Dataset entries:
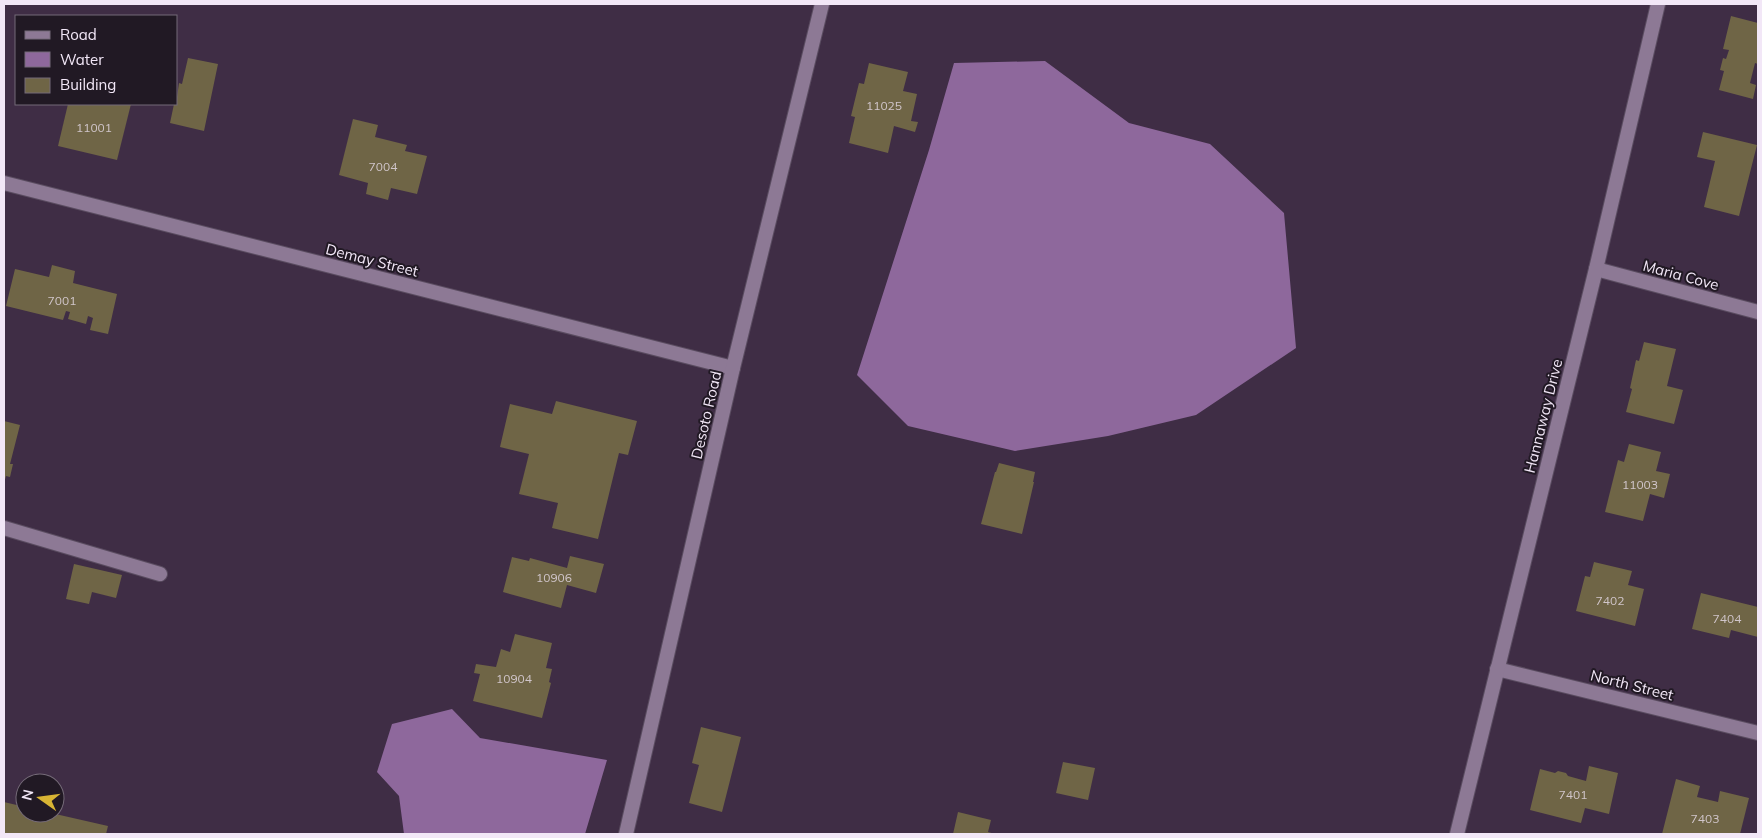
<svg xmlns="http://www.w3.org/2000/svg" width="1762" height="838" viewBox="0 0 1762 838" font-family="Mulish,sans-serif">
	<rect width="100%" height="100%" fill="#3f2d45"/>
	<!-- water -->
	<g fill="#8e689c">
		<path d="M1045,61L1129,123L1210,144L1284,213L1296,348L1196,415L1108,436L1015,451L908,426L857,375L929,150L954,63Z"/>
		<path d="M452,709L480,738L607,760L585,834H404L399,796L377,772L392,724Z"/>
	</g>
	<!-- building -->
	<g fill="#6f6546">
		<path d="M1731,16L1758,23V64L1755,63L1750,83L1756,85L1753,99L1719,90L1724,71L1720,70L1723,58L1726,59L1729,50L1723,49Z"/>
		<path d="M188,58L218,64L204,131L170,123L174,104H176L179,83L182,84Z"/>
		<path d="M869,63L908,72L903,91L917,94L911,121L918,122L915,132L894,126L888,153L849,143L855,117L851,116L859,83L864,84Z"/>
		<path d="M68,104H131L117,160L58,146Z"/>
		<path d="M353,119L378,125L375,137L407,145L405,151L427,156L417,194L391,188L388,200L366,194L368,183L339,175Z"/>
		<path d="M1703,132L1757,145L1739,216L1704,207L1715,161L1697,157Z"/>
		<path d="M52,265L75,271L73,283L117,294L108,334L90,330L93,318L88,316L86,324L68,319L70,312L66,311L63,320L6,306L15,269L49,277Z"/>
		<path d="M1644,342L1676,349L1667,386L1683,390L1674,424L1626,412L1632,389L1630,388L1636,360L1639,361Z"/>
		<path d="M556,401L637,421L628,455L619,453L598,539L552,528L558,503L519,494L529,454L500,447L510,404L552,414Z"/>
		<path d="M4,421L20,425L10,464H13L10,477L6,476L4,483Z"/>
		<path d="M1629,444L1661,452L1656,471L1670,474L1664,498L1650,494L1643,521L1605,512L1618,460L1624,462Z"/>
		<path d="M999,463L1035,472L1033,482H1034L1022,534L981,524L995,472H996Z"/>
		<path d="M570,556L604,564L596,593L567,585L561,608L503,592L512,557L529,561L530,558L567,568Z"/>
		<path d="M1594,562L1632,571L1628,585L1644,589L1635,626L1576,611L1585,576L1590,577Z"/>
		<path d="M74,564L122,575L116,598L92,592L89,604L66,599Z"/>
		<path d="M1701,593L1758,607V637L1731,630L1729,638L1692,629Z"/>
		<path d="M515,634L552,643L546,668L552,669L549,682L551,683L542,718L473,701L480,674L474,673L476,664L496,667L501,649L510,652Z"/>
		<path d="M701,727L741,737L722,812L689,803L699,765L692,763Z"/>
		<path d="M1063,762L1095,768L1088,800L1056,793Z"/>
		<path d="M1589,766L1618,773L1609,814L1585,808L1581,823L1530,810L1540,769L1555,773L1558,771L1566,773L1568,776L1586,781Z"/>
		<path d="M1676,779L1700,786L1697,797L1718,802L1720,791L1749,798L1740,834H1662Z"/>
		<path d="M4,802L25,807V813H51L108,826L106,834H4Z"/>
		<path d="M958,812L991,820L988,832L995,834H953Z"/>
	</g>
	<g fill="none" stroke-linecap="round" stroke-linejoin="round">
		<!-- service casing -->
		<g stroke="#5a4c60" stroke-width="16">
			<path id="service" d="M4,528L160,574"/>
		</g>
		<!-- minor casing -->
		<g stroke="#5a4c60" stroke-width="16">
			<g id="minor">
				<path d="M4,183L733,368"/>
				<path d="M1596,269L1758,312"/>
				<path d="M1497,669L1758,733"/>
				<path d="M626,834L733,368L822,4"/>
			</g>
		</g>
		<!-- tertiary casing -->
		<g stroke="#5a4c60" stroke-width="16">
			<path id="tertiary" d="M1457,834L1596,269L1658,4"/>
		</g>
		<!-- service -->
		<use href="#service" stroke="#8d7995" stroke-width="14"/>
		<!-- minor -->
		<use href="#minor" stroke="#8d7995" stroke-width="14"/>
		<!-- tertiary -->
		<use href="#tertiary" stroke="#8d7995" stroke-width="14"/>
	</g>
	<g text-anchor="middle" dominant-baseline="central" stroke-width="4" stroke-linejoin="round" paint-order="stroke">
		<!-- number labels -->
		<g font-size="12" fill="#d1c6cb">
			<text x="884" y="105">11025</text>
			<text x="94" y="127">11001</text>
			<text x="383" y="166">7004</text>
			<text x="62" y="300">7001</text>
			<text x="1640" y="484">11003</text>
			<text x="554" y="577">10906</text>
			<text x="1610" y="600">7402</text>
			<text x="1727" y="618">7404</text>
			<text x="514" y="678">10904</text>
			<text x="1573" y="794">7401</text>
			<text x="1705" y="818">7403</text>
		</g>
		<!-- street labels -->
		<g font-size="15" fill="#f2e7f7" stroke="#211924">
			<text transform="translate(372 260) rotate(14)">Demay Street</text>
			<text transform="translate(1681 275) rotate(15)">Maria Cove</text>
			<text transform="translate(706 415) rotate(-77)">Desoto Road</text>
			<text transform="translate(1543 416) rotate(-76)">Hannaway Drive</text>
			<text transform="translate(1632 685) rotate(14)">North Street</text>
		</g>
	</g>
	<!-- border -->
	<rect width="1762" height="838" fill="none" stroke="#f2e7f7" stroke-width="10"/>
	<!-- legend -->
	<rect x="15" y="15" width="162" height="90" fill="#211924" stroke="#756b78"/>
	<rect x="25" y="31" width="25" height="8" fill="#8d7995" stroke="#756b78"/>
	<text x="60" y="40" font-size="15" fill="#f2e7f7">Road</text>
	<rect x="25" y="52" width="25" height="15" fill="#8e689c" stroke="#756b78"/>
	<text x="60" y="65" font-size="15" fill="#f2e7f7">Water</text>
	<rect x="25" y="78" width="25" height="15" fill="#6f6546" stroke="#756b78"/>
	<text x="60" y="90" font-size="15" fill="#f2e7f7">Building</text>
	<!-- north arrow -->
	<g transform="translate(40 798) rotate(284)"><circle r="24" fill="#211924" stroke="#756b78"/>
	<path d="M0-4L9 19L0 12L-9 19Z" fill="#d8b434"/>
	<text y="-8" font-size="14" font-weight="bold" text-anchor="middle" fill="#f2e7f7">N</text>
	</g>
</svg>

• **ACTIVITY**: The lines you need are those containing "middle"; find them in the records and copy them.

• **EXERCISE OUTPUT**:
	<g text-anchor="middle" dominant-baseline="central" stroke-width="4" stroke-linejoin="round" paint-order="stroke">
	<text y="-8" font-size="14" font-weight="bold" text-anchor="middle" fill="#f2e7f7">N</text>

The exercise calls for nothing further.